Bob McCann

Personal information
- Born: April 22, 1964 Morristown, New Jersey
- Died: July 1, 2011 (aged 47) North Carolina
- Nationality: American
- Listed height: 6 ft 6 in (1.98 m)
- Listed weight: 244 lb (111 kg)

Career information
- High school: Morristown (Morristown, New Jersey)
- College: Upsala (1982–1983); Morehead State (1984–1987);
- NBA draft: 1987: 2nd round, 32nd overall pick
- Drafted by: Milwaukee Bucks
- Playing career: 1987–2002
- Position: Power forward / small forward
- Number: 30, 55, 7

Career history
- 1987: Staten Island Stallions
- 1987: New Jersey Jammers
- 1987–1988: CD Cajamadrid
- 1988–1989: Charleston Gunners
- 1989–1990: Pensacola Tornados
- 1990: Dallas Mavericks
- 1990–1991: CB OAR Ferrol
- 1991: Pensacola Tornados
- 1991–1992: Detroit Pistons
- 1992–1993: Minnesota Timberwolves
- 1993–1994: Aresium Milan
- 1994–1995: Rapid City Thrillers
- 1995–1996: Washington Bullets
- 1996–1997: Besançon BCD
- 1997: Polluelos de Aibonito
- 1997: Meysuspor Istanbul
- 1998: Toronto Raptors
- 1998: Sioux Falls Skyforce
- 1998: Brujos de Guayama
- 1998–1999: Ourense
- 1999: Purefoods Tender Juicy Hotdogs
- 1999–2000: Ourense
- 2000–2001: Tenerife CB
- 2001–2002: Boca Juniors

Career statistics
- Points (NBA): 739 (4.2 ppg)
- Rebounds (NBA): 468 (2.6 rpg)
- Assists (NBA): 104 (0.6 apg)
- Stats at NBA.com
- Stats at Basketball Reference

= Bob McCann =

American basketball player (1964–2011)

Robert Glen McCann (April 22, 1964 – July 1, 2011) was an American professional basketball player. He was listed as a power forward at 6'7" (or 6'6") and 244–248 lb. McCann died of heart failure in July 2011.

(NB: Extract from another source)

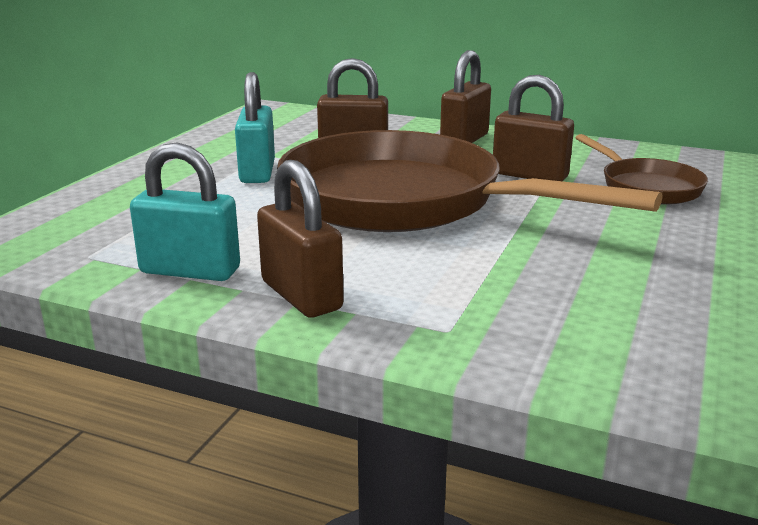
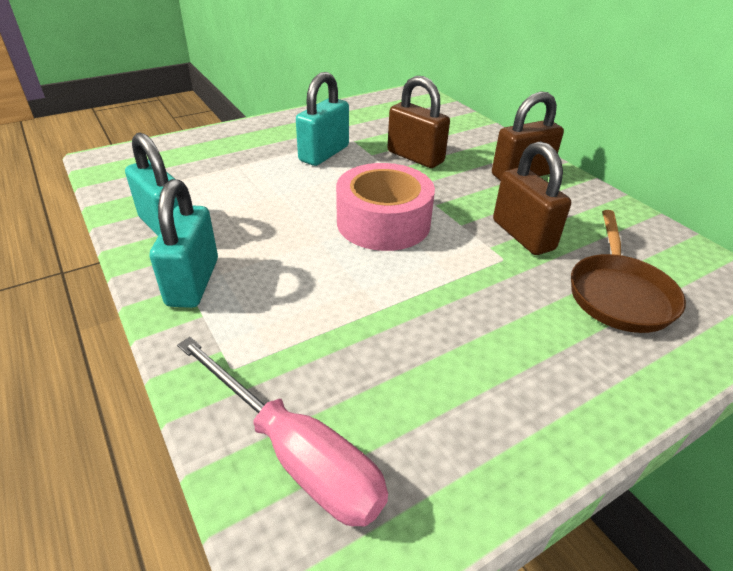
camera: 35 degrees right, 15 degrees up
brown padlock [257,160,344,318] -> turquoise padlock [150,179,218,308]
brown pan [277,130,663,232] -> pink tape [336,163,435,251]
none -> pink screwdriver [177,337,388,527]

McCann was born in Morristown, New Jersey. He attended Upsala College, a Division III school, for one academic year (1982–83) and then transferred to Division I Morehead State University, where he played for three seasons (from 1984 to 1987; after having dropped the 1983–84 season as a transfer student). He was selected with the 32nd overall pick in the 1987 NBA draft, and played in the NBA intermittently for five seasons (from 1989–90 until 1997–98) with five different teams (Dallas Mavericks, Detroit Pistons, Minnesota Timberwolves, Washington Bullets and Toronto Raptors), averaging 4.2 points and 2.6 rebounds per game. He played as well in the USBL and CBA leagues in the country, and abroad in Spain, France, Puerto Rico, Turkey and Argentina.